前回に続いて映画『おおかみこどもの雨と雪』感想。今回は Twitter 等で見つけた感想を交えながら。

前回の感想では書きませんでしたが、本作は全体を通して努めて冷静な描写で作られていて、それほど強いカタルシスをもたらすシーンはあまりありません。『サマーウォーズ』のような緩急豊かな展開を期待していると肩透かしを食うかも知れません。「ゆるやかな暖かさをゆっくり味わう」のが楽しめる人でないと低評価になるのではないかと見ています。

さて、今回も一応ネタバレ含みなのでご容赦を願います。

まずはこちらのツイートから。

真相は本人の心のみぞ知るですが、あえて想像すると花の母親っぷりがあまりに神すぎたんでしょうか。「自分の妻はあそこまでできた人間じゃない」と(笑)。あるいは「もしかすると自分の知らないところで妻にも苦労させていたのではないか」という逡巡がションボリの正体なのでしょうか。それとも、劇中で父親が不在にもかかわらず積極的に子育てに励む花の姿を見て、「もし自分がいなくなっても家族はあのように頑張ってくれるだろうか?」という不安を無意識に抱いたんでしょうか。色々想像が尽きませんね。

劇中は確かに父親不在で子育てが進みましたが、登場人物の中には「父性」を担う立場のキャラクターがいました。花に農業を教える韮崎さんがその人なのですが、あれはまさに父性の塊。本作を観た人はほぼ同様の感想を持つのではないかと思います。

いつも笑みを絶やさない花に対して韮崎さんは事あるごとに「笑うな」といいます。これは、人から思われている以上に感情的であるにもかかわらずその感情を隠そうとするという、男性的な性格をよく描写してますね。それこそ典型的な照れ隠しかも知れません。

最後にこの記事を紹介しておきます。

超映画批評「おおかみこどもの雨と雪」40点(100点満点中)
http://movie.maeda-y.com/movie/01698.htm

この記事はすごい。あちこちに「オタク的なものに対する悪意」がにじみ出ています。「おおかみこどもが目をウルウルさせて猫耳を出したり、そういったところがとにかく気持ち悪いというのである」とか。狼だから「猫耳」じゃないだろう。というツッコミはさておいて…。

そういえば、『サマーウォーズ』でも獣耳キャラがいましたが、獣耳をスタジオ地図作品のお約束にしてしまうのもいいかも知れませんね(笑)。

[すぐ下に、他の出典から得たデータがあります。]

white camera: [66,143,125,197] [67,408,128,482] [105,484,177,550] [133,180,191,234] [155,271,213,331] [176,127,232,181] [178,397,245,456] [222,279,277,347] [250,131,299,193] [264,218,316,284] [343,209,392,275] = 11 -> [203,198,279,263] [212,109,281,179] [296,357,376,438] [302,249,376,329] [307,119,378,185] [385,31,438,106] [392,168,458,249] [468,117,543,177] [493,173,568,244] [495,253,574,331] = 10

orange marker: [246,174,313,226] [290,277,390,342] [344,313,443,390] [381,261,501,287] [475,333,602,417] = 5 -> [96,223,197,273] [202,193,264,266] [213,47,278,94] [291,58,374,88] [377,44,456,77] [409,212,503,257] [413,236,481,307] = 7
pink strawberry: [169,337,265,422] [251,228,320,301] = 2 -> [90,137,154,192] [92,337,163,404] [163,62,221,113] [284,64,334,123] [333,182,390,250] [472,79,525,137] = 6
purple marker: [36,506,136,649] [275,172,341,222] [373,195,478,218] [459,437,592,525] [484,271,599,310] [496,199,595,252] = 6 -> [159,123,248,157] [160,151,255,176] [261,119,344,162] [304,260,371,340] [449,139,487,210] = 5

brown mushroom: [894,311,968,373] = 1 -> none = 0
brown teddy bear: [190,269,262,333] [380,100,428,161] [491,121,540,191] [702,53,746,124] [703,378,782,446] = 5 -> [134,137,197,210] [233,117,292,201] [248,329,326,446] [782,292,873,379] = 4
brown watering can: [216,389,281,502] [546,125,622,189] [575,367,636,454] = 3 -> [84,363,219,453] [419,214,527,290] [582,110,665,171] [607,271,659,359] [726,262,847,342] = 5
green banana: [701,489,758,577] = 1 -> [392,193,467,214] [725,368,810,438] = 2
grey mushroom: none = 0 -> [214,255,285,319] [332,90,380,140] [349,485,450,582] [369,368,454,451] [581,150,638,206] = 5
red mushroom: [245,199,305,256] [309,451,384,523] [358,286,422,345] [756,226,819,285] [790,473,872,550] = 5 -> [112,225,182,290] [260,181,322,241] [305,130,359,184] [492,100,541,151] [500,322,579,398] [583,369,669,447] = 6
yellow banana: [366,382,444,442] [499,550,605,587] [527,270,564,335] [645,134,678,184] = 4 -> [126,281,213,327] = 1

件の記事では「作家のタッチと、やりたいテーマがかみあっていない」と評価していますが、「人狼」というファンタジー性を取り除いてしまうと実写でやっても通用しそうなテーマであることは確かです。オタク的なものに対する悪意のある人が見ると、このファンタジー性が目について仕方ないのかも知れませんね。

「音楽が流れっ放しの恋愛パートもわざとらしい」という件ですが、物語の主軸は決して恋愛ではないので、あれでいいのではと思います。恋愛を手放しに肯定しておけば、その後の展開が活きるのではないでしょうか。それにしても、「恋愛をやたらと美化、純化したがるのはオタクな人たちの特徴」といいますが、恋愛観の持ち方でオタク性が診断されてはたまりません。オタクというのは「自分の好きなものがあり、それに関連している他のものについては興味が持てないと見向かない」人間のことですよ。